PERSONAL: Born 1935. Education: Harvard Business School, M.B.A., 1960.

ADDRESSES: Office—Center for International Policy, 1717 Massachusetts Ave. N.W., Ste. 801, Washington, DC 20036.

CAREER: Investor, consultant, international businessperson, and writer. In private business, Africa, Latin America, Europe, and Asia, 1960–1996. Center for International Policy, Washington, DC, senior fellow; Brookings Institution, guest scholar. 1996–.

WRITINGS:

Capitalism's Achilles Heel: Dirty Money and How to Renew the Free-Market System, John Wiley & Sons (Hoboken, NJ), 2005.

**Stored data:**
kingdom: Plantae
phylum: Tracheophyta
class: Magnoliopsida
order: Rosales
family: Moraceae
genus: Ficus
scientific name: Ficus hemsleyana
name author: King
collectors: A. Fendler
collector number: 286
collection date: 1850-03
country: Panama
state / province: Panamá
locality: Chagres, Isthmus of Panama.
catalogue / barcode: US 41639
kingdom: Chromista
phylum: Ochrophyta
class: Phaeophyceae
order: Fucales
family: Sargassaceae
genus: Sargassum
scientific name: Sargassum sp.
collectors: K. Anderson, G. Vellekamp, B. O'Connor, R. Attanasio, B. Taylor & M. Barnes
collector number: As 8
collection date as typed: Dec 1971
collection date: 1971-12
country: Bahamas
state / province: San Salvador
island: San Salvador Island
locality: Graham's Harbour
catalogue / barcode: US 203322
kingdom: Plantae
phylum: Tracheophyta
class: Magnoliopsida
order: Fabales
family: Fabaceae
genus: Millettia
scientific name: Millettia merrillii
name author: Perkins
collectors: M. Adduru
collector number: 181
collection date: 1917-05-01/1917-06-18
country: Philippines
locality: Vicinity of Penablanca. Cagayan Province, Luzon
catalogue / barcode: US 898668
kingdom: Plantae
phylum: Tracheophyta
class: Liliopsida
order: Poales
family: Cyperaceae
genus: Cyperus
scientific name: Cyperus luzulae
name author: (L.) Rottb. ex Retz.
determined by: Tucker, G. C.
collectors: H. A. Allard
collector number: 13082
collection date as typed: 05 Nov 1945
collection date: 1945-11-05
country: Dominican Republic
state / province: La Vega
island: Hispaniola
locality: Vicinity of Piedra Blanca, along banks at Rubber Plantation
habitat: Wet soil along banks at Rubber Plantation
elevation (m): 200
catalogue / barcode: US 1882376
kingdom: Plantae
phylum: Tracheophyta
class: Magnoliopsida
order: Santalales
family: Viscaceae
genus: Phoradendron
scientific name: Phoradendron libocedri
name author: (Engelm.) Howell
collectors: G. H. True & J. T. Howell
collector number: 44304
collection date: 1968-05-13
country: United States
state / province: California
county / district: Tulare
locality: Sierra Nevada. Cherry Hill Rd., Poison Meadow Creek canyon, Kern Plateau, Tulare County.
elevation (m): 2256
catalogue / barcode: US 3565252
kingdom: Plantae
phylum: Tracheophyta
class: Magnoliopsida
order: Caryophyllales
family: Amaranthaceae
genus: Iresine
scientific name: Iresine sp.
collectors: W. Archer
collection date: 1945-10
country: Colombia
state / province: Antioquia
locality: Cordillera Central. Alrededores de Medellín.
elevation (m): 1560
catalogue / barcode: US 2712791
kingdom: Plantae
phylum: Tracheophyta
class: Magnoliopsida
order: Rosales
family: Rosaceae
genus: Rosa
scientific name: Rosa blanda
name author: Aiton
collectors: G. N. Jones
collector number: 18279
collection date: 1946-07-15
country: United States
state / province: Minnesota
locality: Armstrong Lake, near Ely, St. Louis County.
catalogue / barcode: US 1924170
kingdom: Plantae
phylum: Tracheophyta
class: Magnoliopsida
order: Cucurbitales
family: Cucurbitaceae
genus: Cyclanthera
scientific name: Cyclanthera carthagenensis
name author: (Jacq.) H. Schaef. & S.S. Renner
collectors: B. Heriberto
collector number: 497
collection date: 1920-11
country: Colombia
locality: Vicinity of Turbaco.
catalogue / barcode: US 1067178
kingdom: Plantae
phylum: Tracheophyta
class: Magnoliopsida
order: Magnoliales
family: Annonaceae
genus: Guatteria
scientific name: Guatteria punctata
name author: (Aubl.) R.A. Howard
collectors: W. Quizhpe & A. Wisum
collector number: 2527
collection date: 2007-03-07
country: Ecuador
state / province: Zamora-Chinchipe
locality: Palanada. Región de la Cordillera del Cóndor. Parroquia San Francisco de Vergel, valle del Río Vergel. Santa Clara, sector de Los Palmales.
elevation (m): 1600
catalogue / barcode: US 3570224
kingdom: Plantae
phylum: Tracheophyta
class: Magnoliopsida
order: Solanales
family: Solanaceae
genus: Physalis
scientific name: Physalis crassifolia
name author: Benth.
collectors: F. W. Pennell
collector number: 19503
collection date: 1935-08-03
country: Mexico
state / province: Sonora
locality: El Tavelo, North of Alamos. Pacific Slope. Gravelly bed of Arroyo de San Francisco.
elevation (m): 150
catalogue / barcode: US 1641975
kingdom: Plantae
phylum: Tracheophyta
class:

**Directions for this task:** From the biographical entry, list every region named as a place of private business work from 1960 to 1996. The data comes from a separate source.

**Task response:** Africa, Latin America, Europe, Asia